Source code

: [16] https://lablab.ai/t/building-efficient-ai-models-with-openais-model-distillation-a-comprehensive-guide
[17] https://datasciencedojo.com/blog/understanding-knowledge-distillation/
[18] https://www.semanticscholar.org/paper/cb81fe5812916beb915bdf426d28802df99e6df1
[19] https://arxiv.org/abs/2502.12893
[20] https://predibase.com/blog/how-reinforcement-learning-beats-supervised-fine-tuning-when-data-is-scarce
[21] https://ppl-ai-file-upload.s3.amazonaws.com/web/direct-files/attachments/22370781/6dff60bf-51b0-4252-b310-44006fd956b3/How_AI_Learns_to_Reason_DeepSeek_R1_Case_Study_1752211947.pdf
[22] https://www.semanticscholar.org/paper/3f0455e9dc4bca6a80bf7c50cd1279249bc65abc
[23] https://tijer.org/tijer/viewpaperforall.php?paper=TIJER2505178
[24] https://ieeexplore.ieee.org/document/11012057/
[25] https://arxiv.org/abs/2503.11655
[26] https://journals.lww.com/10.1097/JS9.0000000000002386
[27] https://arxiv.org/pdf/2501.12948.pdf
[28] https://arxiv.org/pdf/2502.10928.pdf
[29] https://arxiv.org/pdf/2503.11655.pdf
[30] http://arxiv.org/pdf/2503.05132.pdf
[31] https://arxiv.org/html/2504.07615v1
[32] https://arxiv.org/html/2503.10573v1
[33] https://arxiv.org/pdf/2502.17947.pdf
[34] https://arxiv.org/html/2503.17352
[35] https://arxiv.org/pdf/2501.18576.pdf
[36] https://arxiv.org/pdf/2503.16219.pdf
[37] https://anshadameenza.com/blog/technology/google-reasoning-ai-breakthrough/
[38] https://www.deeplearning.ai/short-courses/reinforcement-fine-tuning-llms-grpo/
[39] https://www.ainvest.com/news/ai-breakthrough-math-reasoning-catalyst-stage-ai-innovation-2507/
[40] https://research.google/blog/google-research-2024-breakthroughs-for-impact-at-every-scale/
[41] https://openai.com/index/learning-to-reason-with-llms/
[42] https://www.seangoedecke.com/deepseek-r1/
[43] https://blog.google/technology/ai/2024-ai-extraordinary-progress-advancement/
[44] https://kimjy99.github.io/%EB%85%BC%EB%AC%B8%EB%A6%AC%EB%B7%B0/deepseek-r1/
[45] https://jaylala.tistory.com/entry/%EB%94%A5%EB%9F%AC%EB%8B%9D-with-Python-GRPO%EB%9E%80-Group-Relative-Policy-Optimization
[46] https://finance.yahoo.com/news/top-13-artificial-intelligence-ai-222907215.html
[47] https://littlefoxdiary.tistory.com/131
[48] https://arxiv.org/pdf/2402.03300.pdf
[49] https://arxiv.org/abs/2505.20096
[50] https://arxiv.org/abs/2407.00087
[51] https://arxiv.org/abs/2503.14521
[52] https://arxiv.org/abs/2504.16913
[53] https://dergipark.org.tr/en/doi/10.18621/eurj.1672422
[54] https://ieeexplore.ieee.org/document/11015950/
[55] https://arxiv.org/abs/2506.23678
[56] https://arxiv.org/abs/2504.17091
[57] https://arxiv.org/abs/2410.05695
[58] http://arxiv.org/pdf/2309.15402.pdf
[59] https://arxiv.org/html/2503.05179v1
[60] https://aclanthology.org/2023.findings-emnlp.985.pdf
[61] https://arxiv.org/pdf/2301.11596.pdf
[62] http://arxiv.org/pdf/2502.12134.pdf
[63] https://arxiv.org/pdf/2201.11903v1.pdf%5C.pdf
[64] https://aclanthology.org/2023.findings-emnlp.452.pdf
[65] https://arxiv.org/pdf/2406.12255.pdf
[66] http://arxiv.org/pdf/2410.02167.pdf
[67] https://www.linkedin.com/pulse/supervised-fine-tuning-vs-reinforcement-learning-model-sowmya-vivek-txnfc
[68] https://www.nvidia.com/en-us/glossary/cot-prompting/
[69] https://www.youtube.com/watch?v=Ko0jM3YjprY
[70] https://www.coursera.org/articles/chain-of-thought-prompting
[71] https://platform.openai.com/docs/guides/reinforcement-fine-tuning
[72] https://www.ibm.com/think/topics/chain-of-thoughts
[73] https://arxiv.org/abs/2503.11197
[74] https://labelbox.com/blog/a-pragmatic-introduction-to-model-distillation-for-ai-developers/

================

* [Task objective] Report how many lines of the material above contain the string "supervised", and give only the number.

* [Exercise solution] 2